CONOR DUFFY: He insists the changes to live export laws are robust, and that this was just an initial audit that would have been followed by others.

PHILLIP GLYDE: People can have faith and people have to understand that you can't get 100 per cent right all the time. Any system can have failures and our job is to try to find out if there's any problems in the system, if there are poor performers in the system our job is to identify them and make sure they're not part of the industry.

CONOR DUFFY: Jock Laurie from the National Farmers Federation viewed the footage today.

JOCK LAURIE, NATIONAL FARMERS ASSOCIATION: Some of that footage, I think, was, you know... pretty difficult to watch because you're seeing animals in distress... you know, people who deal with livestock simply don't like seeing animals in distress being mistreated, and I think in those circumstances it's very disappointing.

CONOR DUFFY: Mr Laurie says the new system is working, and another audit will allow practices like those at the Bakar Tnuva abattoir to be corrected.

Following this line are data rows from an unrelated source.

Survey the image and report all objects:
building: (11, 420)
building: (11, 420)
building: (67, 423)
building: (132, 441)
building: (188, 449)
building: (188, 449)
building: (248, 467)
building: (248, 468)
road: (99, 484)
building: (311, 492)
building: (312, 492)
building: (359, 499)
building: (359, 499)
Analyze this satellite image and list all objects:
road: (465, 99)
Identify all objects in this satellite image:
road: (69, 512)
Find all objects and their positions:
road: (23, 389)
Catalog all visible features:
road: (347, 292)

JOCK LAURIE: I think watching that footage, it just shows how important it is that the Australian industry continues in those markets and continues working in those markets to increase animal welfare standards. I think once we go out of the system there's not too many other people that are working there to continually improve.

CONOR DUFFY: A spokeswoman for the abattoir's owners said consultants from Meat and Livestock Australia are arriving today to retrain its staff.

ADOM ADOM SPOKESWOMAN (voiceover): We would like to emphasise unequivocally that we condemn the behaviour that was presented in the video. Rude, sadistic behaviour - as presented - is conflicted with the company's procedures. The plant manage has resigned, and all contract workers involved in this case were suspended immediately.

CONOR DUFFY: Overnight, protestors took to the streets in Tel Aviv calling for management at the abattoir to be jailed and for Australia to halt live exports.

PROTESTER: I think the exposure is another proof that live exports should be banned and the sooner the better.

PROTESTER II: Australia must stop shipping this kind of beef to Israel.

CONOR DUFFY: As animal welfare advocates prepare for another round of battle, industry is warning shutting down live exports will just see more suffering.

BIDDA JONES: In my view, no Australian animals or any other animals should be going into this abattoir until the staff have been trained properly and the infrastructure is put in place to let animals be handled appropriately.

Read the responses to 7.30 from Livestock Shipping Services and the abattoir owners Adom Adom.

Elders also responded to 7.30, saying, "Elders will only deal with importers who satisfy ESCAS regulations and given a range of corrective actions that will need to be addressed, Elders will be requiring a further Independent Audit be completed.

"As Elders is not the exporter involved with the cattle shown in the footage we will not be making a comment at this stage.

"We will review the program once it airs this evening and respond if appropriate."